**DATASET CONTENT:**
=====

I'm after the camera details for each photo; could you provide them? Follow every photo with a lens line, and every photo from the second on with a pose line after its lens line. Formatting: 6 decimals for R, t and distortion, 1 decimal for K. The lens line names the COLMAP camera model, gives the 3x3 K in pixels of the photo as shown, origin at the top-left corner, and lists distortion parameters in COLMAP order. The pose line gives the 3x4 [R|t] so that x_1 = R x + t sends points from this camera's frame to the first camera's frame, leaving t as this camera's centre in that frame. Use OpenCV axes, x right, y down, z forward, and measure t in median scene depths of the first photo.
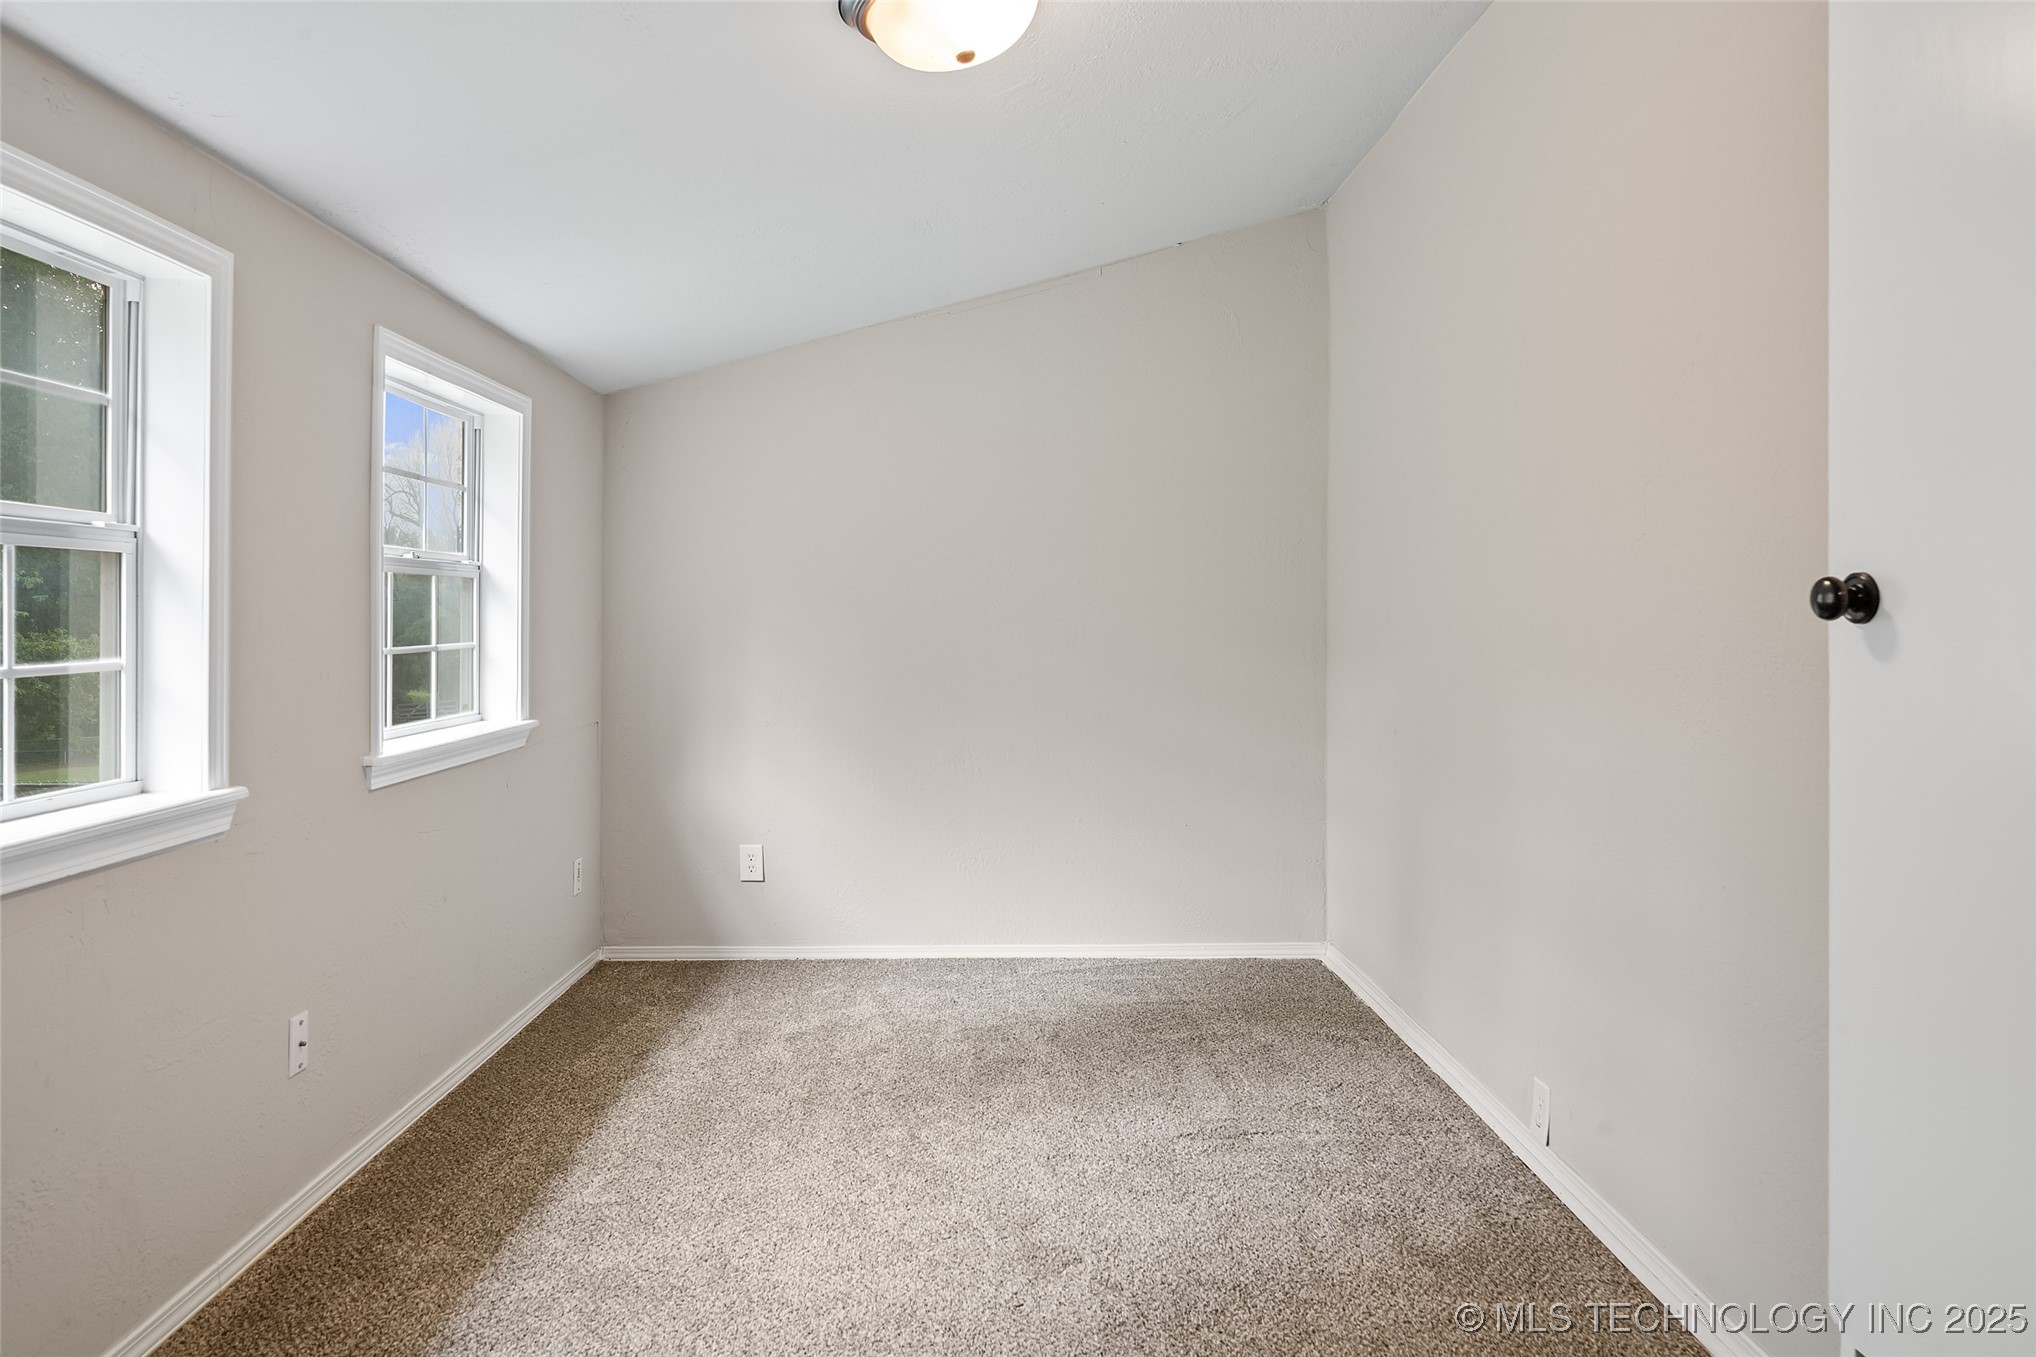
lens RADIAL K [[1401.0, 0, 1011.0], [0, 1401.0, 614.9], [0, 0, 1]] dist [-0.002575, -0.001610]
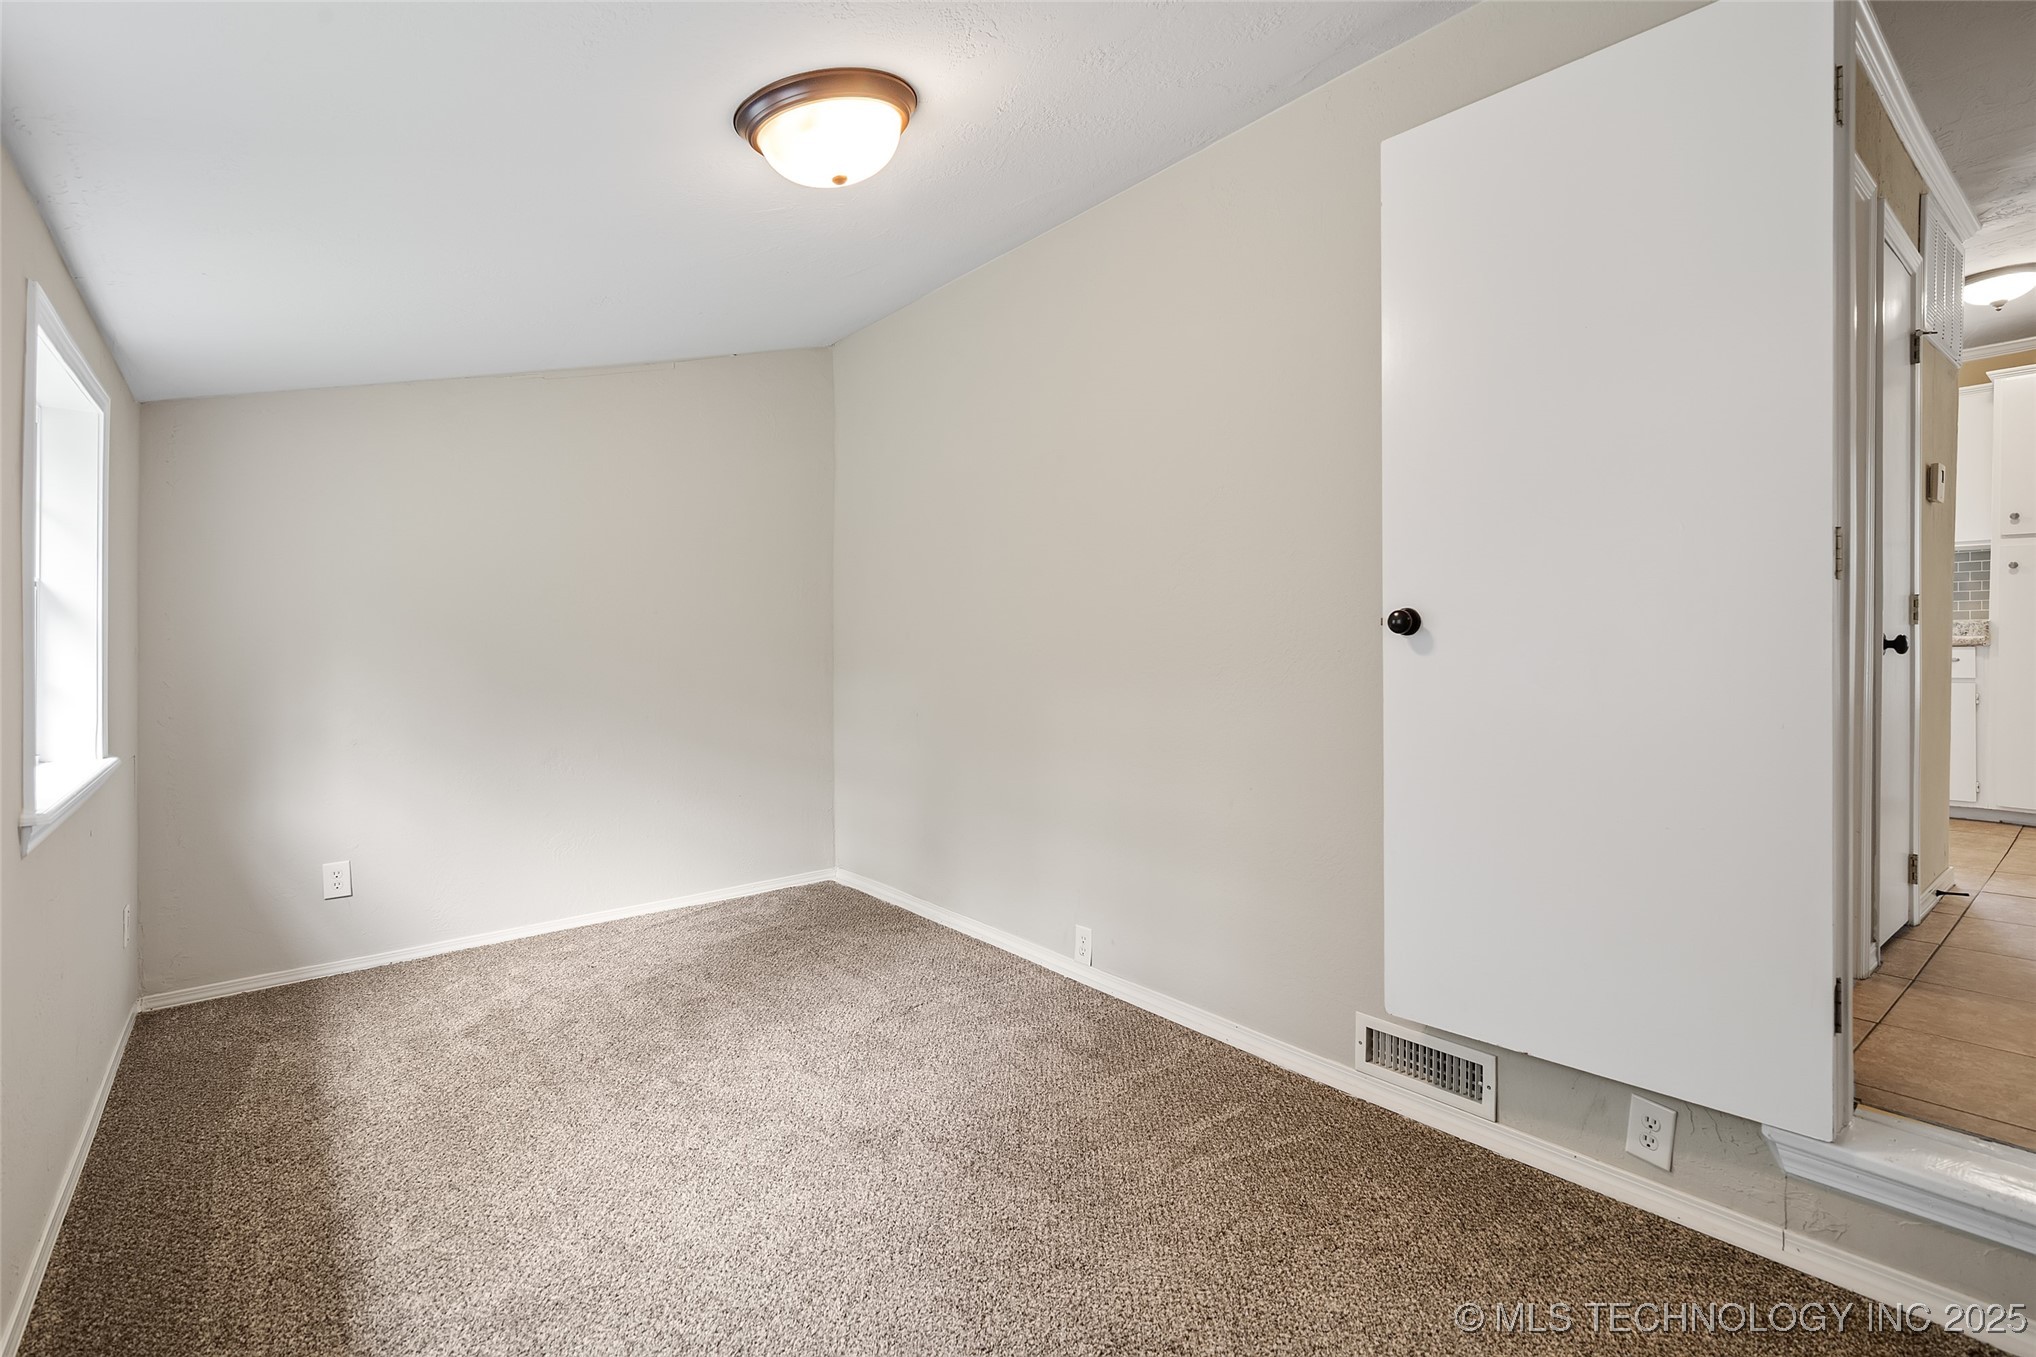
lens RADIAL K [[949.4, 0, 1021.7], [0, 949.4, 635.4], [0, 0, 1]] dist [0.000175, 0.000017]
pose [[0.769137, -0.004691, 0.639067, -0.330457], [0.006583, 0.999978, -0.000583, 0.001842], [-0.639050, 0.004656, 0.769151, 0.193022]]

=====

**WHAT IS EXPECTED:**
Convert the material above into a two-column CSV with the header input,output. Give one row per exchange, with the posed text and its full answer each in a single quoted field, line breaks replaced by spaces, and the pictures left out.

**RESPONSE:**
input,output
"I'm after the camera details for each photo; could you provide them? Follow every photo with a lens line, and every photo from the second on with a pose line after its lens line. Formatting: 6 decimals for R, t and distortion, 1 decimal for K. The lens line names the COLMAP camera model, gives the 3x3 K in pixels of the photo as shown, origin at the top-left corner, and lists distortion parameters in COLMAP order. The pose line gives the 3x4 [R|t] so that x_1 = R x + t sends points from this camera's frame to the first camera's frame, leaving t as this camera's centre in that frame. Use OpenCV axes, x right, y down, z forward, and measure t in median scene depths of the first photo.","lens RADIAL K [[1401.0, 0, 1011.0], [0, 1401.0, 614.9], [0, 0, 1]] dist [-0.002575, -0.001610] lens RADIAL K [[949.4, 0, 1021.7], [0, 949.4, 635.4], [0, 0, 1]] dist [0.000175, 0.000017] pose [[0.769137, -0.004691, 0.639067, -0.330457], [0.006583, 0.999978, -0.000583, 0.001842], [-0.639050, 0.004656, 0.769151, 0.193022]]"